NORMAN TAUROG
Bil’s rating (out of 5): BB.5
USA, 1961. Hal Wallis Productions. Story by Allan Weiss, Screenplay by Hal Kanter. Cinematography by Charles Lang. Produced by Hal B. Wallis. Music by Joseph J. Lilley. Production Design by Hal Pereira, Walter H. Tyler. Costume Design by Edith Head. Film Editing by Terry O. Morse.
Elvis Presley gets out of the army and returns home to Honolulu, avoiding his wealthy parents in favour of basking in the sun and surf with his gorgeous, presumably native girlfriend (I say presumably because she’s a white girl who looks like she’s been sprayed with brown paint).

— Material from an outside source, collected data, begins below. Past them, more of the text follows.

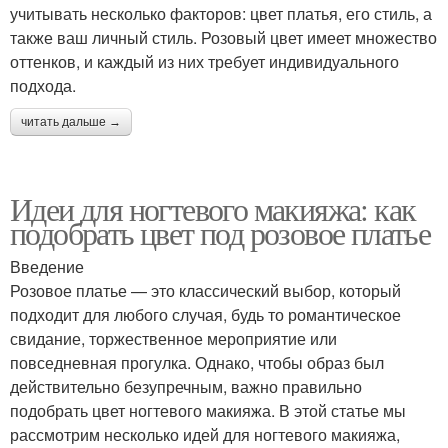
учитывать несколько факторов: цвет платья, его стиль, а
также ваш личный стиль. Розовый цвет имеет множество
оттенков, и каждый из них требует индивидуального
подхода.
читать дальше →
Идеи для ногтевого макияжа: как
подобрать цвет под розовое платье
Введение
Розовое платье — это классический выбор, который
подходит для любого случая, будь то романтическое
свидание, торжественное мероприятие или
повседневная прогулка. Однако, чтобы образ был
действительно безупречным, важно правильно
подобрать цвет ногтевого макияжа. В этой статье мы
рассмотрим несколько идей для ногтевого макияжа,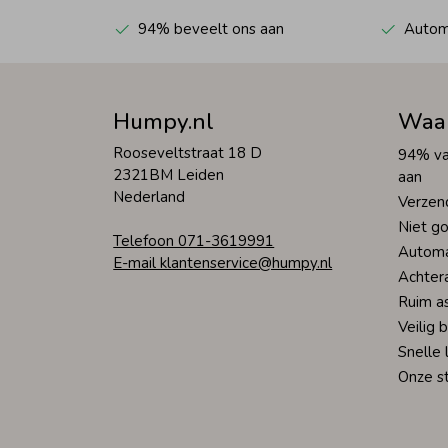
94% beveelt ons aan
Automa
Humpy.nl
Waa
Rooseveltstraat 18 D
94% va
2321BM Leiden
aan
Nederland
Verzen
Niet go
Telefoon 071-3619991
Automa
E-mail klantenservice@humpy.nl
Achter
Ruim a
Veilig 
Snelle 
Onze s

Resisting his father’s wish that he enter the family business (canning pineapples) and live in their house that looks more appropriate for Bedrock than the Aloha state, Elvis instead takes up as a tour guide for a schoolteacher on holiday. The teacher has brought along three jailbait students with her, one of them particularly looking for trouble but unable to rope Elvis into her scheme. Meanwhile, his girlfriend is becoming jealous at the friendly attention she assumes is being paid to him by the leader of his tourist troupe.
Breezy and simple, this film works best, like many of the King’s films, when the legendary musician is asked to croon, and boy does he ever. The songs are all lovely, which is good because there’s about three hundred thousand of them crammed into the plot, and the photography of the beautiful island is enough to make you melt.
Angela Lansbury appears as Presley’s southern-fried, hickory-accented mother, and she has a rollicking good time playing the part (she was actually only ten years older than him).